New Smart pen patented by Apple
While similar devices like Live-scribe’s “smart pen” require special paper or a bulk form factor to house infrared lights, battery and storage, Apple’s design uses low profile accelerometers to sense movement and so could be built to be smaller and last longer.
The patent, first reported by Apple Insider, describes a device that is activated when it is picked up, begins recording when a switch is pressed and can then store the pen’s movements, send them to your device in timed bursts or broadcast the movements instantly to one or multiple devices.
The advantage of the design is that in addition to storing your notes to send to your device later, you could use the pen while giving a presentation and have your colleagues receive a copy of your notes in real time. Alternatively, you could draw on a notepad and have the pen output to a large digital display.
The patent also mentions the device would allow for “alternative embodiments”, letting the user attach magnetometers for gathering orientation data, or allowing for different tips (for example a pencil-like graphite tip for sketching or one for writing on whiteboards).
Presumably the pen would work with a capacitive tip as well, for drawing and note-taking directly onto an iPad or iPhone, although long-time Apple followers will remember how strongly former Apple chief executive Steve Jobs felt about that.

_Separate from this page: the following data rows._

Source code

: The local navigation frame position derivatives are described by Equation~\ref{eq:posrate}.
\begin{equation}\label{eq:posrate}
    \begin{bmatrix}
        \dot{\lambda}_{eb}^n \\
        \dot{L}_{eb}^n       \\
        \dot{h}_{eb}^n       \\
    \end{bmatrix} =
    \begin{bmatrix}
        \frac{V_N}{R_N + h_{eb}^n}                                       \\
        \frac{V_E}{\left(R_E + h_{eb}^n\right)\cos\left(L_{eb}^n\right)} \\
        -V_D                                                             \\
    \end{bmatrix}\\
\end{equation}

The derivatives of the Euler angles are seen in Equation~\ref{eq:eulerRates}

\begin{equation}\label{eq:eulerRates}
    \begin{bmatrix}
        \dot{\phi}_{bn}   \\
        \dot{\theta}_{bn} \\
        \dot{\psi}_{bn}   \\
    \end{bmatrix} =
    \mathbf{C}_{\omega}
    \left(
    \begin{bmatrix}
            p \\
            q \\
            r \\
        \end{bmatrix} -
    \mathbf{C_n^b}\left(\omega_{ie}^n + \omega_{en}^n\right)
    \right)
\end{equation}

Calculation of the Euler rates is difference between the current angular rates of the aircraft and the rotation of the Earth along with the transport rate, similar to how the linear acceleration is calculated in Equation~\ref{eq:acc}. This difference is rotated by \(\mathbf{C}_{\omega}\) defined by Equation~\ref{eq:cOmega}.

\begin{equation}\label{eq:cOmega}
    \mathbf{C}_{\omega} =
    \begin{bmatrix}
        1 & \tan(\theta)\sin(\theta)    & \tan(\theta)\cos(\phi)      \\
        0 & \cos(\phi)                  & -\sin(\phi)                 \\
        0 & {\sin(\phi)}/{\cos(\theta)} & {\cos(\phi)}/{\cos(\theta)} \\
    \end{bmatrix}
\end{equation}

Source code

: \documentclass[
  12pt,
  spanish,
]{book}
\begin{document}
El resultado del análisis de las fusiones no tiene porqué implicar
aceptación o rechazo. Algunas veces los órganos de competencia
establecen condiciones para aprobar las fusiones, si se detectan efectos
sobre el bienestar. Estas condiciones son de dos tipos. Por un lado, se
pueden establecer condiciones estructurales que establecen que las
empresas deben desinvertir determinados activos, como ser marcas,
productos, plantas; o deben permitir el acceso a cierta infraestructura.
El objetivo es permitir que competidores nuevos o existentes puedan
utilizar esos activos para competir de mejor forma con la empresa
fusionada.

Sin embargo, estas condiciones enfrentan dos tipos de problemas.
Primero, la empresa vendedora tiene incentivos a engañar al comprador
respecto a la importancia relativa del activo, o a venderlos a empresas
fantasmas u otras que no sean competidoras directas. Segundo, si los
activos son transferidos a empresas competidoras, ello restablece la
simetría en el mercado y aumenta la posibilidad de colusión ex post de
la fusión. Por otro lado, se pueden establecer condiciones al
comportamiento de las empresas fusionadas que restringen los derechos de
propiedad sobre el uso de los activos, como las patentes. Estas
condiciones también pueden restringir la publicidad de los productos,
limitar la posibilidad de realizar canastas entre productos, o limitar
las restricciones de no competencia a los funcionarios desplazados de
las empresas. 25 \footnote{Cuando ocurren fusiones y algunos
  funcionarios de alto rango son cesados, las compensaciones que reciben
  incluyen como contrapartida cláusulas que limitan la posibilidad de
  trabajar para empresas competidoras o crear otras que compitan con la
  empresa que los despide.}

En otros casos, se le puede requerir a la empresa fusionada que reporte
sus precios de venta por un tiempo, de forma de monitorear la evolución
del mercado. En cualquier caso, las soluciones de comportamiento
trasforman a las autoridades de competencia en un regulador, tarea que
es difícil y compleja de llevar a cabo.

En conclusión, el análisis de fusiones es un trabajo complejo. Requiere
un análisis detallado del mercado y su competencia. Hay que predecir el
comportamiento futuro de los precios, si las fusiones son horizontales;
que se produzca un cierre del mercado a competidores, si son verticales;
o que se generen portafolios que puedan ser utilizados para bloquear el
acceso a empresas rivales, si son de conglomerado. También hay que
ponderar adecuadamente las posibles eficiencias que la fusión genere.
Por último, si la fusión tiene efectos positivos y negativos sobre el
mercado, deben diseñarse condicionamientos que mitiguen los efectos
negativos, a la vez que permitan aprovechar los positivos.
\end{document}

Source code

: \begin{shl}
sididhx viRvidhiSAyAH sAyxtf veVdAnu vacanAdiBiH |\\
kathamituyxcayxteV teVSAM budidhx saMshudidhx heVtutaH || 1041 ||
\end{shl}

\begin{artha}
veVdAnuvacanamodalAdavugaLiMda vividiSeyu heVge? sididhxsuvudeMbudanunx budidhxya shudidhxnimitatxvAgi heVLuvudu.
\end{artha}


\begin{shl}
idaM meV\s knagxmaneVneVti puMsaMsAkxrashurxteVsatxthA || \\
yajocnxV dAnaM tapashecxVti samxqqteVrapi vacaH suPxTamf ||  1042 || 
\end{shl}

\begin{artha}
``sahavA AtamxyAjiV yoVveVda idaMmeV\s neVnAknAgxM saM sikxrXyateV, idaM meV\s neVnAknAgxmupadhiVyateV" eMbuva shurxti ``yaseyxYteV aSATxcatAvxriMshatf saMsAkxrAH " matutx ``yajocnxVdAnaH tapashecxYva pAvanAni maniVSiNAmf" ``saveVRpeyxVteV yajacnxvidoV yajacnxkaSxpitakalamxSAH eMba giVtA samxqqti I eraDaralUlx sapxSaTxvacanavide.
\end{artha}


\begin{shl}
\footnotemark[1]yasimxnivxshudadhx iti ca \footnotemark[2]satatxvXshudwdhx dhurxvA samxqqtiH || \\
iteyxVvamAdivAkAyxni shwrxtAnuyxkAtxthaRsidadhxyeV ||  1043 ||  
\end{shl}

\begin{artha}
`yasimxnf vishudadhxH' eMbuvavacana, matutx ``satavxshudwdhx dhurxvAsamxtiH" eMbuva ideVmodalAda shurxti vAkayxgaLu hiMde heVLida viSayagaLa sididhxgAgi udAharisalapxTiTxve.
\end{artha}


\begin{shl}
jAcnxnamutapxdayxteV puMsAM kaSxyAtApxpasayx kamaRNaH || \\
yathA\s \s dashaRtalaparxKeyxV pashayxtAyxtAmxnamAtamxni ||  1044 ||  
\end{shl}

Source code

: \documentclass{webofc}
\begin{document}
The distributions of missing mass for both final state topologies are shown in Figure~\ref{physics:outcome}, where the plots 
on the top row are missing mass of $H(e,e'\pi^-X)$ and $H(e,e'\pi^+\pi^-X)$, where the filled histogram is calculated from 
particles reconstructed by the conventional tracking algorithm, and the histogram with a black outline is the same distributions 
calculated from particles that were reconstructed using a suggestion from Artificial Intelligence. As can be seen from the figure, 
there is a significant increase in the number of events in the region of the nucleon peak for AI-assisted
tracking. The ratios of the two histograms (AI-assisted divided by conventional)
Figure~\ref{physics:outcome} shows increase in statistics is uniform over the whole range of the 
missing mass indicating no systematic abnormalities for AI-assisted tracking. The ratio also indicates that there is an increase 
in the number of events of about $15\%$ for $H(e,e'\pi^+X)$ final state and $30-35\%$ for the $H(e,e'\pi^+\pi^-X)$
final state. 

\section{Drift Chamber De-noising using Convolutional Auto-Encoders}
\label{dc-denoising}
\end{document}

“Who wants a stylus?!””You have to get ’em, and put ’em away. You lose ’em. Yuck! Nobody wants a stylus.”
It’s important to note that Apple files for patents of its inventions constantly and it doesn’t necessarily take all it’s designs to production (in fact this is not even the first recent Apple patent for a stylus). The patent, which was approved on Tuesday, was first filed in 2010.
Rumors earlier this year of a 12.9-inch “iPad Plus” never seemed to eventuate but, given such a device would be aimed squarely at business users, artists and designers, a stylus would make an interesting accessory.